Campagnolo wrote:Am I wrong to think that you can file Married Filing Separately on your fed taxes and then have only your salary count for IBR? I know that filing MFS increasing your tax liability quite a bit, but it might be beneficial in the long haul if you get $150,000 forgiven after 10 years of paying down the interest. My original question is still how to figure out whether you will go past the LRAP cap after 10 years of public service. Was the credited response Google?
I say the above with GULC's LRAP in mind. I know Cornell expressly considers 50% of joint married income, regardless of tax status. I'm also looking into Michigan's LRAP.
You can file married file separately and have only your salary count for IBR, which would reduce your payment a decent amount. However, you also lose the ability to take certain deductions:
- All education credits and deductions (including student loan interest).
- Earned Income Credit
- Child Tax Credit
- Child and dependent care credit
- Both spouses have to use deductions in the same way (i.e. both standard or both itemized).
The student loan interest deduction is $2,500 off your AGI, so probably worth about $700/year or so if you and your spouse are both working.
The child tax credit is worth $1,000 off your tax bill per child.

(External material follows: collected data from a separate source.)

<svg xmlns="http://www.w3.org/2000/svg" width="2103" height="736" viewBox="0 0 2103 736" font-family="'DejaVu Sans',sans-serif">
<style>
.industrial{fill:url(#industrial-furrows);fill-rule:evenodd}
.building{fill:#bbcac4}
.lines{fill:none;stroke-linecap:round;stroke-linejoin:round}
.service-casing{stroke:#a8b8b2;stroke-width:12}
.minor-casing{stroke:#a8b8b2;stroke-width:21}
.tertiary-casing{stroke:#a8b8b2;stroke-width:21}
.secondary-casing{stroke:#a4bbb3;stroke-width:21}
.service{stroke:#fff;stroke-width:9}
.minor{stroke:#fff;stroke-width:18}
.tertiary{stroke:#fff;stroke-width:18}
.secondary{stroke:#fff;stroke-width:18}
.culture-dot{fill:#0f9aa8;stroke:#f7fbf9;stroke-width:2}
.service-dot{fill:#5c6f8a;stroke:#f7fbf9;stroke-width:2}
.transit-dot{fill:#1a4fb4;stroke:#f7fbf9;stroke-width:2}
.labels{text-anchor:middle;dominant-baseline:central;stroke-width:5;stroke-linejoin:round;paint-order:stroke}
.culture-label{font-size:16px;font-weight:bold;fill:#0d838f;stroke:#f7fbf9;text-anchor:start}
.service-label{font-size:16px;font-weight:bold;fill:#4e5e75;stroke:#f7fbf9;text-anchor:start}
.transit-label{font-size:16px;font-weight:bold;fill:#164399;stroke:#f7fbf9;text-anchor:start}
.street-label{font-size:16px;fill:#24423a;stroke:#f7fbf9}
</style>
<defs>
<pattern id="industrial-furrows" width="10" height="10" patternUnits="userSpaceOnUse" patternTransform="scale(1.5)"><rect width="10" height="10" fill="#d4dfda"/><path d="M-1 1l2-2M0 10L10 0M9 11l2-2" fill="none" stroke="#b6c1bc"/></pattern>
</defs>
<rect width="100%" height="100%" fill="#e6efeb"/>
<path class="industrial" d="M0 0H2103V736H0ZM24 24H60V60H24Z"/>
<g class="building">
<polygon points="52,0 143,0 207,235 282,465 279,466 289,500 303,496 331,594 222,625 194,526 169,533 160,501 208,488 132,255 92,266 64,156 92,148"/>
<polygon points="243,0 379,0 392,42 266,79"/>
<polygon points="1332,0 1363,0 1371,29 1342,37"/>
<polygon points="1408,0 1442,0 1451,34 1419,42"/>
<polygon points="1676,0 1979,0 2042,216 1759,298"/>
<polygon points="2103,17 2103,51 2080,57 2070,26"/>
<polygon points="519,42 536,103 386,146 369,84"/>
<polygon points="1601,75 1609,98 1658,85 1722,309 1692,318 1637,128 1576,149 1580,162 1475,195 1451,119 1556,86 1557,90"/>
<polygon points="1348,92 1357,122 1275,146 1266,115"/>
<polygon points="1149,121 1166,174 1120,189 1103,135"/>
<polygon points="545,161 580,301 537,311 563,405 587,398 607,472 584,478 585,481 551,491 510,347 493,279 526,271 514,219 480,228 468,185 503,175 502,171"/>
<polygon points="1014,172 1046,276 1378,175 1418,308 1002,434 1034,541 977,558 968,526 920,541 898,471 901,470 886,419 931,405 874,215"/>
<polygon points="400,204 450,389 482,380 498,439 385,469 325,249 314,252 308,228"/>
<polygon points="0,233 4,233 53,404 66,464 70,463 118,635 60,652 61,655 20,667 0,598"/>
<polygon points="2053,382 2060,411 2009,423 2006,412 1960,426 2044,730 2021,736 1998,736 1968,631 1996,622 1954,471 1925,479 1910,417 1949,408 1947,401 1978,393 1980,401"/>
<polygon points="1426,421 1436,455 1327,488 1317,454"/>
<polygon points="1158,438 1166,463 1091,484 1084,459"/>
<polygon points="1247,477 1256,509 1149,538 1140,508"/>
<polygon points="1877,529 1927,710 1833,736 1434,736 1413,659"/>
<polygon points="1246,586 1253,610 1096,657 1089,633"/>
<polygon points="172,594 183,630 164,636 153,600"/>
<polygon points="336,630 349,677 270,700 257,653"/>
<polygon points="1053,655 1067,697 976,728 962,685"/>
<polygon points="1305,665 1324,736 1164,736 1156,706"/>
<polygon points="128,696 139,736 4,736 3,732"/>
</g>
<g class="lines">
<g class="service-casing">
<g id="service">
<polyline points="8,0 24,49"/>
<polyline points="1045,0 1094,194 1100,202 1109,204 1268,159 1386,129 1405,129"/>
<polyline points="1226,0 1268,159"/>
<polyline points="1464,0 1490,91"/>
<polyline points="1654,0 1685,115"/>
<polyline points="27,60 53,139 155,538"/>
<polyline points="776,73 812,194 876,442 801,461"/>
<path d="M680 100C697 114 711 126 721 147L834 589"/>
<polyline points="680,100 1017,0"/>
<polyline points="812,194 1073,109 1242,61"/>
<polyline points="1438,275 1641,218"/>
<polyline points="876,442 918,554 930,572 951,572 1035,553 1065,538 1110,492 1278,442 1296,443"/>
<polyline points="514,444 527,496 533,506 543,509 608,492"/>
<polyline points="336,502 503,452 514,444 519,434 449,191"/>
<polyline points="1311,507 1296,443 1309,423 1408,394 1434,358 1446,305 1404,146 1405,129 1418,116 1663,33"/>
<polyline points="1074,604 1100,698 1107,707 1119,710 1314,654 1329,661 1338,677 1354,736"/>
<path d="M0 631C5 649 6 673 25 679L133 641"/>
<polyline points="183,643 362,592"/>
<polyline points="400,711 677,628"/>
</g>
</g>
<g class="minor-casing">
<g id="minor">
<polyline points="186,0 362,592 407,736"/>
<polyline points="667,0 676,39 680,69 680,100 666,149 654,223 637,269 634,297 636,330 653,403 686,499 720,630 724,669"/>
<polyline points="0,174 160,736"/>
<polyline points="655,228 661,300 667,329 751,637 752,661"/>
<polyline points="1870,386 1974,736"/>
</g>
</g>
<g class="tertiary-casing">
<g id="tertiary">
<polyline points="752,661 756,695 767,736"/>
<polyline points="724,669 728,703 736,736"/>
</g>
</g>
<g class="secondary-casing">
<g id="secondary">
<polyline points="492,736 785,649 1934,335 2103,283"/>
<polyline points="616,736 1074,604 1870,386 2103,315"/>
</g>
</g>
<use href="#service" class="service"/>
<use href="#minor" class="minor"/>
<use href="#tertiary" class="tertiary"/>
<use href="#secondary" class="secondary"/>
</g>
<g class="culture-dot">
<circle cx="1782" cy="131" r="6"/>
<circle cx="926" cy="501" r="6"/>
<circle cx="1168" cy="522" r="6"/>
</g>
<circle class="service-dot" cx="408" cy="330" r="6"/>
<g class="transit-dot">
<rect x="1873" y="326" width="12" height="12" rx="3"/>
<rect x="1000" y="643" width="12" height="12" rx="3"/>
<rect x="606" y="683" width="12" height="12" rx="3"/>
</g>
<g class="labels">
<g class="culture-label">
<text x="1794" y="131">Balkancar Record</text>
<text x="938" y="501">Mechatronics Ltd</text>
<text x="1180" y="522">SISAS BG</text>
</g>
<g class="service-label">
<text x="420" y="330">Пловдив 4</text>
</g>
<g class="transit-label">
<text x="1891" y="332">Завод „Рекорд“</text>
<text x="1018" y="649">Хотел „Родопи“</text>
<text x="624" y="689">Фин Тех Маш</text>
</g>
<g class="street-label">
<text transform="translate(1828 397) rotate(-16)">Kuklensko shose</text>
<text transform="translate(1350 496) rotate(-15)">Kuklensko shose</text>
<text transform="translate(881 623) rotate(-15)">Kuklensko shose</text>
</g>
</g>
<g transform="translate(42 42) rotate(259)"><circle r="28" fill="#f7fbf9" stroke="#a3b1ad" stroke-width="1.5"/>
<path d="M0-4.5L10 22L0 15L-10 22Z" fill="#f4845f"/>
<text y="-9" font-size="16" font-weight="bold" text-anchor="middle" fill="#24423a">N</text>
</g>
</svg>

Just to see, I used the IBR calculator with some scenarios (figuring $150k in law school loans):$50k income each for you and spouse:spouse no loans:
File Joint: $975/month
File Separate: $350/month (or possibly $420. the calculator doesn't give guidance regarding whether family size should be 1 or 2 if you're married filing separate)
Difference for the year: About $7,500 (or $6,600)Spouse $50,000 loans:
File Joint: $731/month for your loans
File Separate: Still $350/month (or $420)
Difference for the year: About $4,600 (or $3,600)
That's with a family size of 2 and also with the old, 15% calculator rather than the new 10% one, so the difference between filing joint or separate would diminish with the 10% calculation. Seems like the more loans your spouse has, the less filing separate would be worth it. Also, the more kids you have, the less it seems to be worth it (because of the $1,000 child tax credit).
All that to say: the tax/IBR situation is complicated. May be worth visiting a CPA for tax advice concerning this once you're close to repayment. Either that or prepare your returns both ways each year and see which way is better.
My advice for 10 year salary would be just research and guesswork. You can get salaries of public employees online for many jurisdictions. Also, if you go over the cap your last year, who cares? You're probably better off with the additional income for that year.